Nuclear Technology / Volume 174 / Number 3 / June 2011 / Pages 401-410
Technical Paper / TOUGH2 Symposium / Radioactive Waste Management and Disposal / dx.doi.org/10.13182/NT11-A11748
Assessment of gas generation and transport is inevitable for evaluation of the safety of nuclear waste disposal in deep geological formations. The long-term safety of the geological disposal facility is guaranteed by several engineered and natural barriers. The reference disposal concept in Belgium consists of a concrete-based repository situated in Boom Clay, which is a low-permeability plastic clay. Hence, the mobility of gas and liquid within these barriers is very small and may lead, in combination with increased temperatures due to decay heat of the waste, to pressure buildup and the potential structural failure of barriers. The focus of this study is on coupling two-phase water and gas flow with a heat source, originating from the heat dissipating waste.
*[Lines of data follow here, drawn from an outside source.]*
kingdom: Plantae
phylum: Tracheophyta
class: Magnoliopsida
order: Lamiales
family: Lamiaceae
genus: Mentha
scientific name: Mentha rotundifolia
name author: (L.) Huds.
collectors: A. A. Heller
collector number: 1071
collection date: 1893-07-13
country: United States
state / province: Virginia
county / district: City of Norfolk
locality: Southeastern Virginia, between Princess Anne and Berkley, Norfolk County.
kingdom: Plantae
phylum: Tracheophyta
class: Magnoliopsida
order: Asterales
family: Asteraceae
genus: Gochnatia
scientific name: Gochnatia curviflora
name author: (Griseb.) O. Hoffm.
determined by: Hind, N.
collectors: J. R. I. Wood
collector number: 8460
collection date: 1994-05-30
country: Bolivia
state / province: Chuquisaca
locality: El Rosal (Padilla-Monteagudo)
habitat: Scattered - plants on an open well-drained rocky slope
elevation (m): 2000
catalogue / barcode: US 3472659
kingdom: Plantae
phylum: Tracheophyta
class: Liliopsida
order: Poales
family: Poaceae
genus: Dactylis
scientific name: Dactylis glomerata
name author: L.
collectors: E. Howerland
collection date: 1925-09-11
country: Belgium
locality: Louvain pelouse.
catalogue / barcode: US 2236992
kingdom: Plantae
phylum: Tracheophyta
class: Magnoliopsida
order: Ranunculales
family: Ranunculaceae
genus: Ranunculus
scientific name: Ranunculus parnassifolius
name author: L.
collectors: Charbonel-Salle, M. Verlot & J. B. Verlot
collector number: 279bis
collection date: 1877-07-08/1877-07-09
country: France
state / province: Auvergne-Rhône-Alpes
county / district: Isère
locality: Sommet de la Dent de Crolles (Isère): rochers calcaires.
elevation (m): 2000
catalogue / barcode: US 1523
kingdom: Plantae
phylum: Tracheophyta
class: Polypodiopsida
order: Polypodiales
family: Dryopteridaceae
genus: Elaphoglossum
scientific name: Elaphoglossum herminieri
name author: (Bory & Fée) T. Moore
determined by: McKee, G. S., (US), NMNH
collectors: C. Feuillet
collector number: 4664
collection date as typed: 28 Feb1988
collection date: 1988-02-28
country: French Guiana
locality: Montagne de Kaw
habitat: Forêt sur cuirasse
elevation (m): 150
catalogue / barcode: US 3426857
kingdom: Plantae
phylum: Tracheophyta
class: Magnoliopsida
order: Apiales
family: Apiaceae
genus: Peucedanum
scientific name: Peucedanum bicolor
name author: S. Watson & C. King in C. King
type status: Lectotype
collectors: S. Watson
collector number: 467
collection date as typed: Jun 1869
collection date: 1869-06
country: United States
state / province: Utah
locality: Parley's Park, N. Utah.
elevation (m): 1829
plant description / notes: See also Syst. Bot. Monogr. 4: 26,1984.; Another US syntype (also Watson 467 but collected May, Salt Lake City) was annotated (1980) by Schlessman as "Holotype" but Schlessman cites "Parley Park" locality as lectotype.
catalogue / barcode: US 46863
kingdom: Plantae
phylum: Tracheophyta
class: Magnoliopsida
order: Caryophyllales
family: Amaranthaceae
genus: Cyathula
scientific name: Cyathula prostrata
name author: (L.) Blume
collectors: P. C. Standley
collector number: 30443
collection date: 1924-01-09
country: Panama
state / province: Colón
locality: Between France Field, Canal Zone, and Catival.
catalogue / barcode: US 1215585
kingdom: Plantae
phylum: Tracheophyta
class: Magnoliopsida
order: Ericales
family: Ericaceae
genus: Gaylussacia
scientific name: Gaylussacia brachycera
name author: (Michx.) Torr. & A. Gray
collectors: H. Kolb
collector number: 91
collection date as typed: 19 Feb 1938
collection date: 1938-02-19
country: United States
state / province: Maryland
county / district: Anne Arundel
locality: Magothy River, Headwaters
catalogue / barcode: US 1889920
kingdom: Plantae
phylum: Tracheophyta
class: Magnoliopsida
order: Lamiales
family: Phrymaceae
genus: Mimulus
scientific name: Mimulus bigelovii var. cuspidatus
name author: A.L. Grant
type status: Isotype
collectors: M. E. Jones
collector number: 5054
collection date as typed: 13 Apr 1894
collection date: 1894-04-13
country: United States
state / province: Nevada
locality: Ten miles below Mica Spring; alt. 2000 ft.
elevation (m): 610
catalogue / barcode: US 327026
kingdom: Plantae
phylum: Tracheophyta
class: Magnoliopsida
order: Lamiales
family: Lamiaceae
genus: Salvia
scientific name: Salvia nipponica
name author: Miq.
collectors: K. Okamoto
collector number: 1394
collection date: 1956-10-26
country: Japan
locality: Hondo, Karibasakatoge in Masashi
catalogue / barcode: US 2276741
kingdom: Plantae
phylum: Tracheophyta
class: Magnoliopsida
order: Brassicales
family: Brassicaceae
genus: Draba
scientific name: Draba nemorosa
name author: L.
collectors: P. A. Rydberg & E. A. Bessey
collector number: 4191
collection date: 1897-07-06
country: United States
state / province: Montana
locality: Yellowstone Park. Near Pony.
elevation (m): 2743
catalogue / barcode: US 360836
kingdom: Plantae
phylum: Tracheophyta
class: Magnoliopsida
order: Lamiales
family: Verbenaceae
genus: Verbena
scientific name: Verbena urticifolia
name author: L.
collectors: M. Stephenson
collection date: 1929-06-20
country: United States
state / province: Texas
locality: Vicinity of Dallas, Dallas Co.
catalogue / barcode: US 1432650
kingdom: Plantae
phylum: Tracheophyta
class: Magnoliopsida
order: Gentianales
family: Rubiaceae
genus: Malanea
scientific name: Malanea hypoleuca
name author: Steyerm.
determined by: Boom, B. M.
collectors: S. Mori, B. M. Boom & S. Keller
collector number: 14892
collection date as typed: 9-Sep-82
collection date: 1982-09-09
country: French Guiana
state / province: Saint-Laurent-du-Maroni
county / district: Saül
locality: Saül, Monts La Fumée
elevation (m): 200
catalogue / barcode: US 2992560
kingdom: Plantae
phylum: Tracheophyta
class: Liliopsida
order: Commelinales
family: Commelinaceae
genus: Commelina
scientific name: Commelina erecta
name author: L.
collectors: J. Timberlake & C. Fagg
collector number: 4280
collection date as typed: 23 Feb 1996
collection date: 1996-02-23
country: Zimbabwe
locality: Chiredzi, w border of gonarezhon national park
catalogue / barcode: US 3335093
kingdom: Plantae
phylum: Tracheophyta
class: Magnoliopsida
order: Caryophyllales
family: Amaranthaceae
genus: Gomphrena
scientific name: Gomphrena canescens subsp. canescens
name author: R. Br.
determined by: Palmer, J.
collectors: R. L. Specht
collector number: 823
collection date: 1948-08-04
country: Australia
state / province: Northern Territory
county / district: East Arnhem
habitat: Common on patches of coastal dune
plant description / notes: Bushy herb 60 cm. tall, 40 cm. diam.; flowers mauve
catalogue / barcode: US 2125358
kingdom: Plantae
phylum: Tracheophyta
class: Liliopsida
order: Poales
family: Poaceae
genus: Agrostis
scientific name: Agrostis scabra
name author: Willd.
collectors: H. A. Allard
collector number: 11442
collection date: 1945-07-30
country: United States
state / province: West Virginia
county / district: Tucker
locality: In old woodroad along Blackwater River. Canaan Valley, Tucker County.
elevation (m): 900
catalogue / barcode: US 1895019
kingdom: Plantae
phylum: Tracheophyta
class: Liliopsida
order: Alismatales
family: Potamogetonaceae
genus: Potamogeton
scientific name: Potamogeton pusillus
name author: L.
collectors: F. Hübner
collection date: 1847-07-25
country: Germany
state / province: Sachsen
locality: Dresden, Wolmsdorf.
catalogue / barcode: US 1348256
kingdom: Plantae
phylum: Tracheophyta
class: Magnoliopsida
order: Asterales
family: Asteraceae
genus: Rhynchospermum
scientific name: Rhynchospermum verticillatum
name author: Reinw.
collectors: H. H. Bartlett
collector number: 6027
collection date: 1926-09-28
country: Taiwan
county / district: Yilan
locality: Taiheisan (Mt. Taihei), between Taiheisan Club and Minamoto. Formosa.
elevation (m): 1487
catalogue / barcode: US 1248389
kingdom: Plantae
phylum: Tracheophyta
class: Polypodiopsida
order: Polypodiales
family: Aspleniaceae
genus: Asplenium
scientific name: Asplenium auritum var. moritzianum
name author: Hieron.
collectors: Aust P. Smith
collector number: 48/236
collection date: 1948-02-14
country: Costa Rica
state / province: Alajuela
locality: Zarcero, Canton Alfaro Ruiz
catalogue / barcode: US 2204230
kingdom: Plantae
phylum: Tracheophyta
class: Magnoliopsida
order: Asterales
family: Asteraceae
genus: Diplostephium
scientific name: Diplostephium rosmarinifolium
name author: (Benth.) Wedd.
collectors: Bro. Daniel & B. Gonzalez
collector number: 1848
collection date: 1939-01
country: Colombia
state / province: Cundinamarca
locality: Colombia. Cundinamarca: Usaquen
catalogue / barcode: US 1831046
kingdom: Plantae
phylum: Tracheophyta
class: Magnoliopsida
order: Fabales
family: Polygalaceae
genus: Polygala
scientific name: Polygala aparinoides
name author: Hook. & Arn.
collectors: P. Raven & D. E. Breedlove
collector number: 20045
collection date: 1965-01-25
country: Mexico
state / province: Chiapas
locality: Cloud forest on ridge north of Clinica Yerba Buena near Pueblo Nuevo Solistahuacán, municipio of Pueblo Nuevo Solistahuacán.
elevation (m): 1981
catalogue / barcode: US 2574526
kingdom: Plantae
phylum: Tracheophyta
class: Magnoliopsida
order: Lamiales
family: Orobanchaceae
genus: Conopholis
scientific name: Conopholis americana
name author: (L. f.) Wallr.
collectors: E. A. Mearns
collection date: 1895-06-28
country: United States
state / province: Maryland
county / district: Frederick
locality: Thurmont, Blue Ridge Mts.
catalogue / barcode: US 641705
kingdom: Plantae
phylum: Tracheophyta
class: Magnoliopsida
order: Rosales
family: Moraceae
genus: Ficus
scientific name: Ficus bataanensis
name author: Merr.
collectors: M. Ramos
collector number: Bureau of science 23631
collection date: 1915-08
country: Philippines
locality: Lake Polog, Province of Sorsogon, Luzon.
The main gas production mechanism within the considered geological repository system is (anaerobic) corrosion of metal barriers, generating H2 gas. The corrosion process itself and therefore the intensity of the gas source is temperature dependent. Furthermore, the heat source is time dependent due to the decaying nature of the radioactive material. This property, in turn, makes the gas generation rate time dependent as well. The cases presented in this work couple variable gas generation with a time-variable heat source and are modeled with TOUGH2. Because of large uncertainties associated with the yet-uncharacterized engineered materials (e.g., concrete), two bounding material permeabilities with a span of two orders of magnitude are chosen for comparison. Results demonstrate that the peak pressures for the isothermal and nonisothermal cases do not differ considerably in the case of high-permeability buffer material. On the contrary, the peak pressures differ considerably for low-permeability material, which hinders the flow of water induced by thermal expansion of water with temperature increase. This peak pressure is not related to the gas-generation process and occurs a little earlier than the gas pressure peak, which is in this case comparable to the high-permeability case. Overall, this near-field analysis showed that the effect of pressure increase remains relatively localized and should not affect the structural integrity of the host formation. The behavior of the system is additionally refined by the implementation of temperature-dependent hydrogen solubility within the numerical code, which slightly modifies the transition to H2 gas phase.